In 2008 people go their own way. So many people from my graduating class are all over the country. It's not easy to find a job you love or make a buck or survive in the northeast or just be plain old happy in this world anymore because everything is so damned complicated. So when you find a solution to that, you take it. When you wake up happy and fulfilled, you stick with it. When you're in an overall life that fills and warms you and doesn't make you want to jump off a bridge, you embrace it.
I CANNOT go back to downtown manhattan. I won't walk those cold streets to a cold job that means nothing to me. I won't take the path back into that false WTC station and pretend my life is the year 2000 again. A concrete jungle built of glass and steel with icy winds whipping through the narrow streets of downtown manhattan. Walking headlong into those gusts only to take refuge in a fluorescent world of hustle and bustle making a buck for the guy above you. And when your life falls in the shitter or something goes wrong, you walk away from it for a day or a week or whatever and nobody knows you're missing, nobody calls, nobody cares. it's the matrix. It's a machine and we're all just cogs in it. Identical looking in suits and ties filling robotic functions. And yes we all look the same in the uniform but when I picture downtown, it's colorless. And not in a Film Noir, black and white movie kinda way. In a world of color where the color has been removed and left empty. Desaturated and drained. Downright dreary. I dread the thought of it.
After all I've seen in this world and especially in that area and now throughout the rest of this world through camouflage eyes, how could I ever go back and pretend like none of this ever happened? How could I watch my military brothers and sisters go off to war and die to protect our freedoms and not feel like a traitor myself.

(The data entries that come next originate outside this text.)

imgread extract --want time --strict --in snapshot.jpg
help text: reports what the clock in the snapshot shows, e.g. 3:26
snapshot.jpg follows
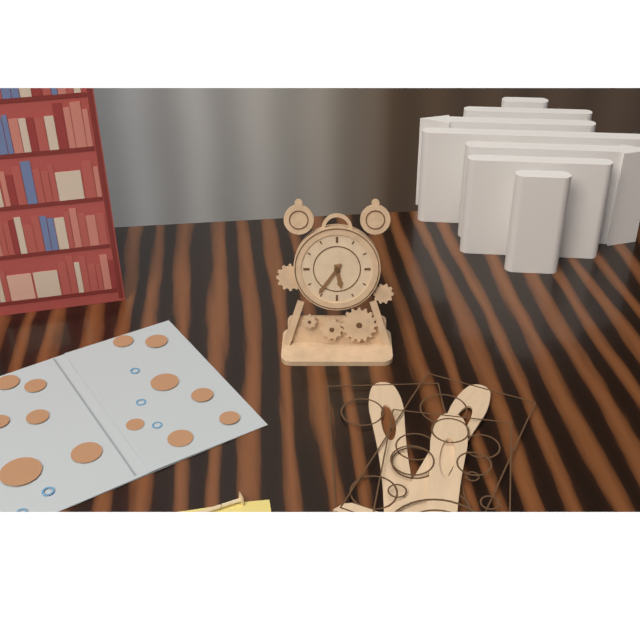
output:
5:36
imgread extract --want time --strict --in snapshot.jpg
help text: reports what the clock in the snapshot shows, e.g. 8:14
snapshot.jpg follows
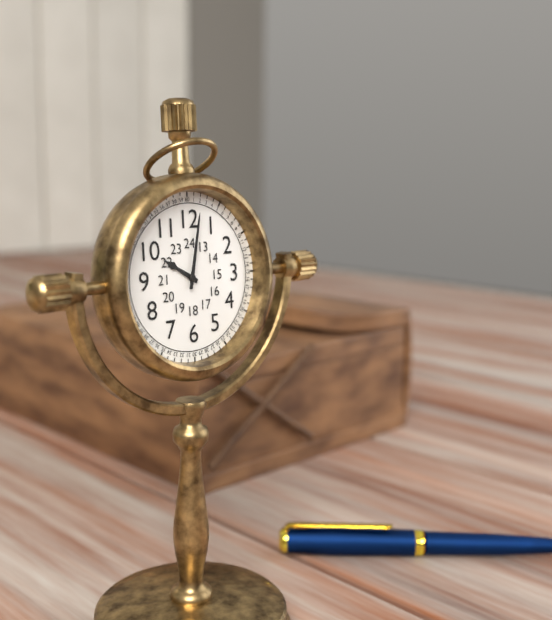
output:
10:02
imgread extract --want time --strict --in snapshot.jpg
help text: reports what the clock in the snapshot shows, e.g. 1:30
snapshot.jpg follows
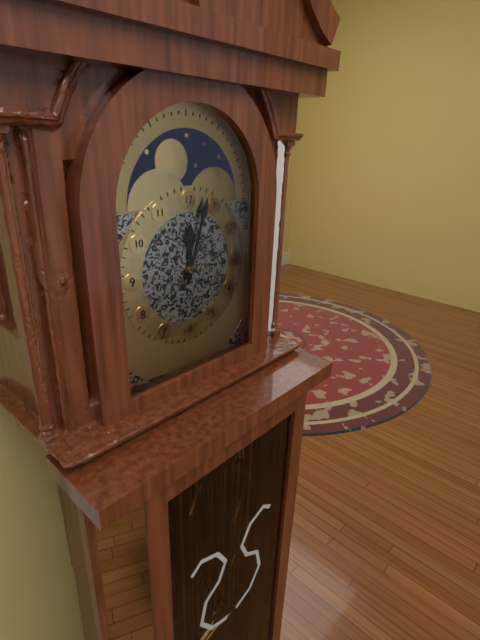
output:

Not a traitor to the country but to my comrades in arms for abandoning them. We, as a military, are not flush with personnel and we certainly are not without enough conflict to help resolve in the world.

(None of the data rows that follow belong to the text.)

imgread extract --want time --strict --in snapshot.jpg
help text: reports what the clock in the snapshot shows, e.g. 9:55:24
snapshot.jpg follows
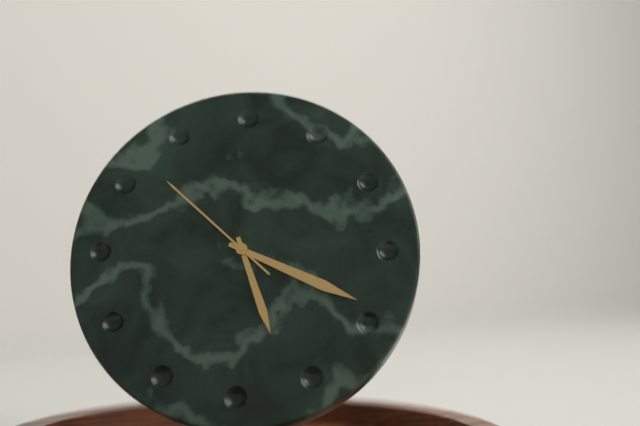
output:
5:19:52
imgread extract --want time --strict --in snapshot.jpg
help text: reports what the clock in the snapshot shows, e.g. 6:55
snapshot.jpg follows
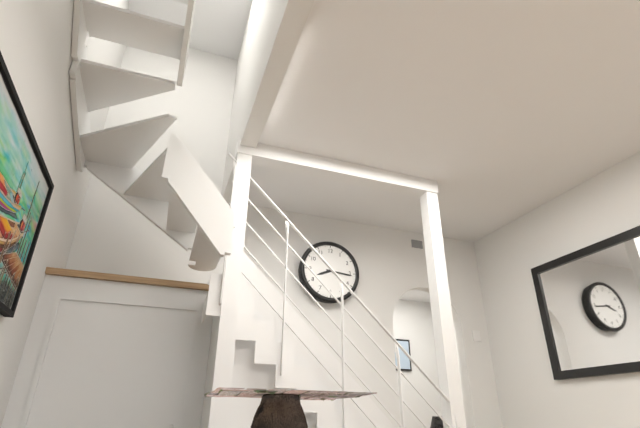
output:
8:16
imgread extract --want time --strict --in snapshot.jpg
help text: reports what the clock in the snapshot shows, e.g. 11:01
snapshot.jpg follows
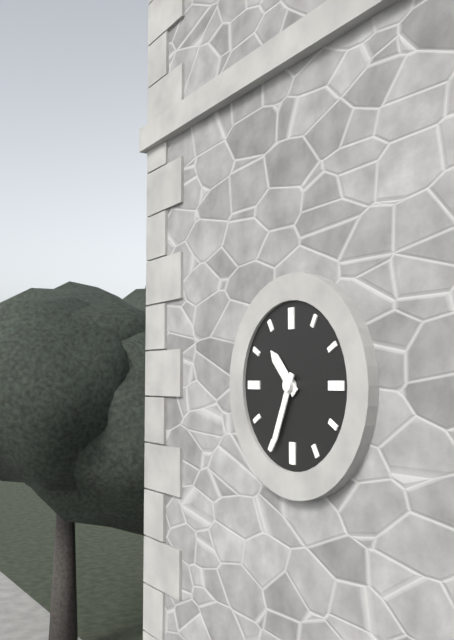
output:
10:34
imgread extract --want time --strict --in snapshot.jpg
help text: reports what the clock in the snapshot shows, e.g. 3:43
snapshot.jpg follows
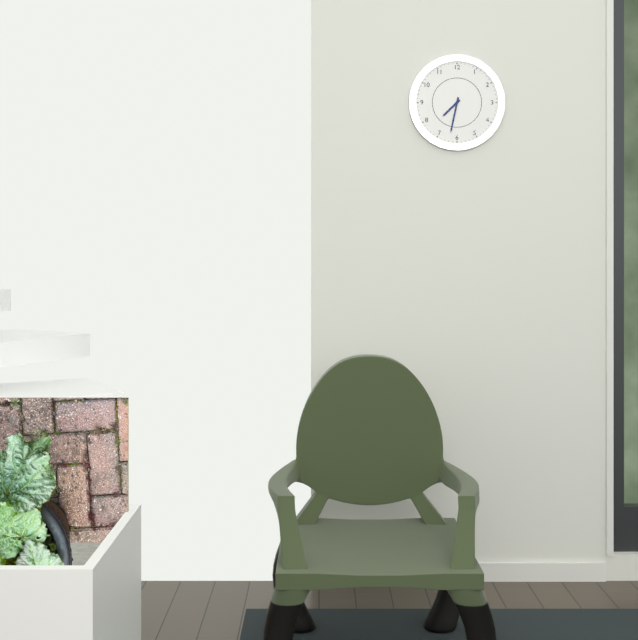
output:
7:32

All the while I was so focused on "life after Air Force" that it wasn't until recently that I decided to internally examine myself from a perspective of "during Air Force." It was then that I realized that all that I've done had come to mean something to me. It wasn't just a job anymore. It was a life and a lifestyle.
What I do has an impact. My life in the corporate world was meaningless. Some $700k/year guy would call me in a panic because he had no clue where his 10am meeting was because he knocked his PalmPilot cable out of his computer with his fat foot in $800 wingtips. Not a great legacy. Now... when my systems don't work - people die. When they do work, we help rid the world of more folks that want to bestow upon us pain and suffering like they did in September of 2001. Lest we forget that was attack 2 on the same building. They did it in '93 and 8 years later, they came back. It's not a real war of country vs country. It's extremist ideals vs our ideals. My usual theory of... you don't like it change the channel doesn't apply to extremists. They can't ignore us and will stop at nothing until we're dead. People who share the uniform with me try to stop that and despite what Communist News Network (CNN) tells you; we're doing a damn good job of it.
I don't think I changed my mindset about what's best for me. I think I just stopped and smelled the roses long enough to finally realize what was there all along.